A Vision of Transition -- in Time Magazine!

Okay, I don't usually read Time Magazine.  In fact I can't remember the last time I picked one up.  But a friend handed me a copy of an article from their March 22 issue.  I was astounded to read a vision of the future which is not altogether different from the visions we hear through the Transition network.

It's part 4 of a "10 Ideas for the Next 10 Years" section:  "The Dropout Economy: The Future of Work Looks a Lot Like Unemployment."

Sure it contains a few snide political digs and some name calling.  And I don't totally agree with all of it.  But try this on for size:

"As industrial agriculture sputters under the strain of the spirialing costs of water, gasoline and fertilizer, networks of farmers using sophisticated techniques that combine cutting-edge green technologies with ancient Mayan know-how build an alternative food distribution system."
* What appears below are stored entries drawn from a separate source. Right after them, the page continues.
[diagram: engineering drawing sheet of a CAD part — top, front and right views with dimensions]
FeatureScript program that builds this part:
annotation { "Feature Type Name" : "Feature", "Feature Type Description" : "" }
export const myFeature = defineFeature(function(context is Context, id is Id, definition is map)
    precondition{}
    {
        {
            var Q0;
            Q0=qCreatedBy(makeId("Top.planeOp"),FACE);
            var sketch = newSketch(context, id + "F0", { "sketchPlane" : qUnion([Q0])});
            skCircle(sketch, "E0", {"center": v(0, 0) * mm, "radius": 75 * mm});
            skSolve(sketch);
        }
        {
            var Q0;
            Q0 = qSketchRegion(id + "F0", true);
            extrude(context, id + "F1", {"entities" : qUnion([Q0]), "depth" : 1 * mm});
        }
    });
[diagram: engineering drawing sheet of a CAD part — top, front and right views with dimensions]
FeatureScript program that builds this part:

Did you catch that inkling of peak oil in there??

"Private homes will increasingly give way to cohousing communities, in which singles and nuclear families will build makeshift kinship networks in shared kitchens and common areas ..."
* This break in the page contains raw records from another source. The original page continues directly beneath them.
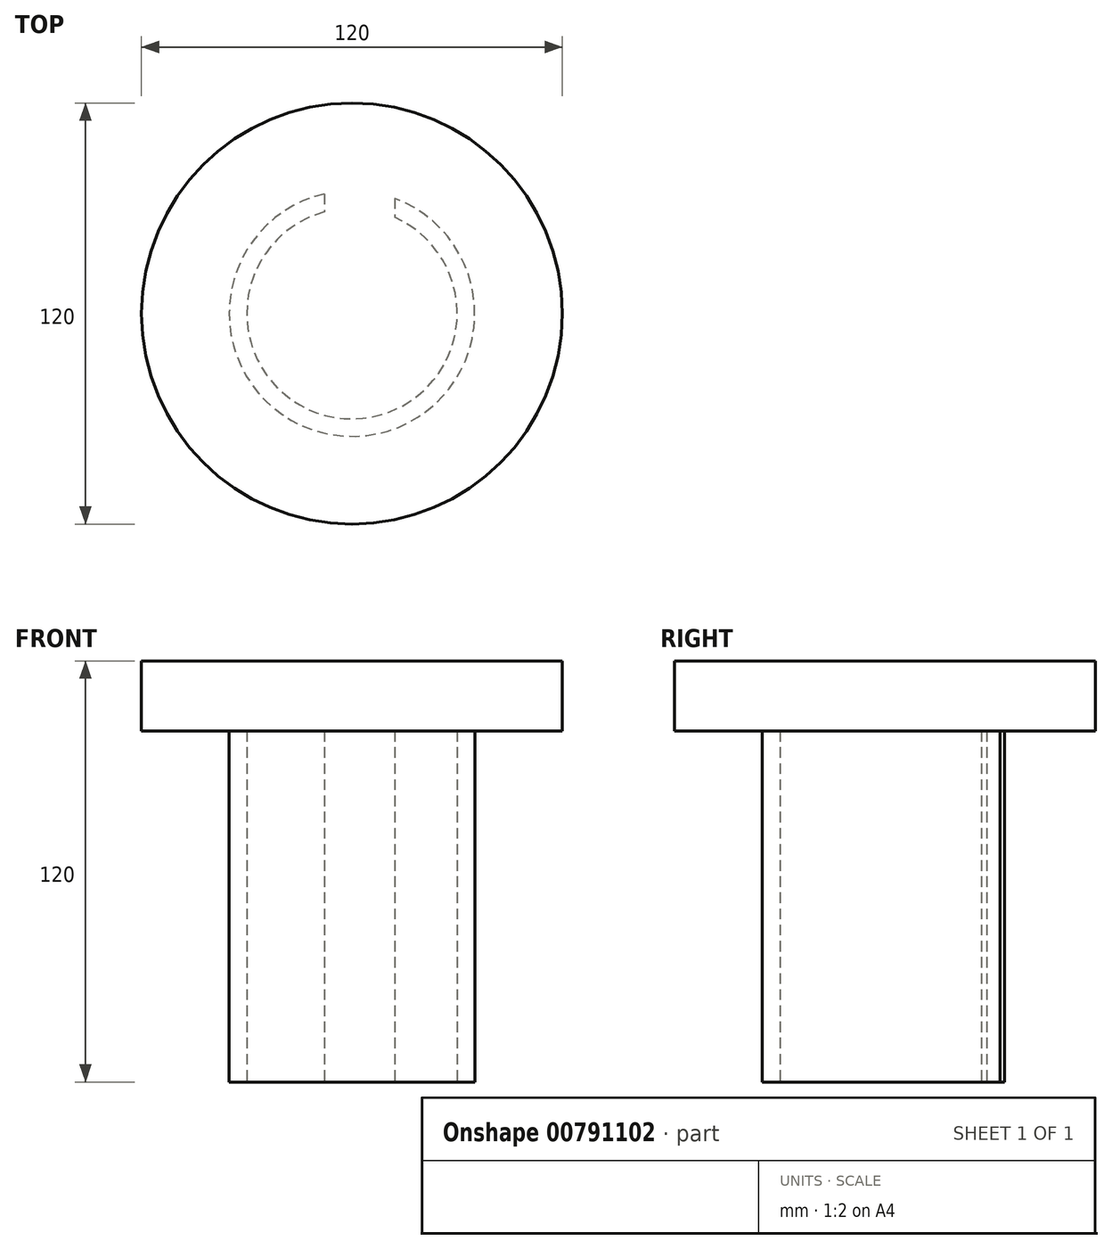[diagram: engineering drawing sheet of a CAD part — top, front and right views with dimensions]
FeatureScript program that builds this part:
annotation { "Feature Type Name" : "Feature", "Feature Type Description" : "" }
export const myFeature = defineFeature(function(context is Context, id is Id, definition is map)
    precondition{}
    {
        {
            var Q0;
            Q0=qCreatedBy(makeId("Top.planeOp"),FACE);
            var sketch = newSketch(context, id + "F0", { "sketchPlane" : qUnion([Q0])});
            skCircle(sketch, "E0", {"center": v(0, 0) * mm, "radius": 60 * mm});
            skSolve(sketch);
        }
        {
            var Q0;
            Q0=makeQuery(id+"F0.imprint","IMPRINT",FACE,{"disambiguationData":[TD([[makeQuery(id+"F0.imprint","IMPRINT",EDGE,{"derivedFrom":sQuery(id+"F0.wireOp",EDGE,"E0")}),1.0]])]});
            extrude(context, id + "F1", {"entities" : qUnion([Q0]), "depth" : 20 * mm, "offsetDistance" : 25.4 * mm});
        }
        {
            var Q0;
            Q0=makeQuery(id+"F1.opExtrude","CAP_FACE",FACE,{"disambiguationData":[OSD([sQuery(id+"F0.wireOp",EDGE,"E0")])],"isStart":true});
            var sketch = newSketch(context, id + "F2", { "sketchPlane" : qUnion([Q0])});
            skCircle(sketch, "E1", {"center": v(0, 0) * mm, "radius": 35 * mm});
            skSolve(sketch);
        }
        {
            var Q0;
            Q0 = qSketchRegion(id + "F2", true);
            extrude(context, id + "F3", {"entities" : qUnion([Q0]), "operationType" : NewBodyOperationType.ADD, "depth" : 100 * mm, "offsetDistance" : 25.4 * mm});
        }
        {
            var Q0;
            Q0=makeQuery(id+"F3.opExtrude","CAP_FACE",FACE,{"disambiguationData":[OSD([sQuery(id+"F2.wireOp",EDGE,"E1")])],"isStart":false});
            var sketch = newSketch(context, id + "F4", { "sketchPlane" : qUnion([Q0])});
            skCircle(sketch, "E2", {"center": v(0, 0) * mm, "radius": 30 * mm});
            skLineSegment(sketch, "E3.bottom", {"start": v(12.15, -40.92) * mm, "end": v(-7.85, -40.92) * mm});
            skLineSegment(sketch, "E3.top", {"start": v(12.15, -25.46) * mm, "end": v(-7.85, -25.46) * mm});
            skLineSegment(sketch, "E3.left", {"start": v(12.15, -40.92) * mm, "end": v(12.15, -25.46) * mm});
            skLineSegment(sketch, "E3.right", {"start": v(-7.85, -40.92) * mm, "end": v(-7.85, -25.46) * mm});
            skSolve(sketch);
        }
        {
            var Q0;
            {var subQ5=sQuery(id+"F4.wireOp",EDGE,"E3.top");Q0=makeQuery(id+"F4.imprint","IMPRINT",FACE,{"disambiguationData":[TD([[makeQuery(id+"F4.imprint","IMPRINT",EDGE,{"derivedFrom":subQ5}),1.0]])]});}
            var Q1;
            {var subQ5=sQuery(id+"F4.wireOp",EDGE,"E3.top");Q1=makeQuery(id+"F4.imprint","IMPRINT",FACE,{"disambiguationData":[TD([[makeQuery(id+"F4.imprint","IMPRINT",EDGE,{"derivedFrom":subQ5}),-1.0]])]});}
            var Q2;
            {var subQ0=sQuery(id+"F4.wireOp",EDGE,"E3.left");var subQ1=sQuery(id+"F4.wireOp",EDGE,"E2");var subQ2=makeQuery(id+"F4.imprint","INTERSECT",VERTEX,{"derivedFrom":[subQ1,subQ0]});Q2=makeQuery(id+"F4.imprint","IMPRINT",FACE,{"disambiguationData":[TD([[makeQuery(id+"F4.imprint","IMPRINT",EDGE,{"disambiguationData":[TD([[subQ2,1.0]])],"derivedFrom":subQ1}),-1.0]])]});}
            extrude(context, id + "F5", {"entities" : qUnion([Q0, Q1, Q2]), "operationType" : NewBodyOperationType.REMOVE, "oppositeDirection" : true, "depth" : 100 * mm, "offsetDistance" : 25.4 * mm});
        }
    });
Mainstream media is starting to do our work for us!

"It's important to keep in mind that behavior that seems irrational from a middle-class perspective is perfectly rational in the face of straitened circumstances."

They even use our lingo ...

"The decision to turn away from broken and brittle institutions, like conventional schools and conventional jobs, will represent a turn toward what military theorist John Robb calls 'resilient communities,' which aspire to self-sufficiency and independence."

And they portray it on a hopeful note.

"the millenial generation could prove to be more resilient and creative than its predecessors, abandoning old, familiar and broken institutions in favor of new, strange and flourishing ones."

Now, I don't know about the demographics of leaders within the Transition movement.  I'm not in the suburbs, and I'm not exactly 23 anymore but perhaps some of you are ...

"Somewhere in the suburbs there is an unemployed 23-year-old who is plotting a cultural insurrection, one that will resonate with existing demographic, cultural and economic trends so powerfully that it will knock American society off its axis."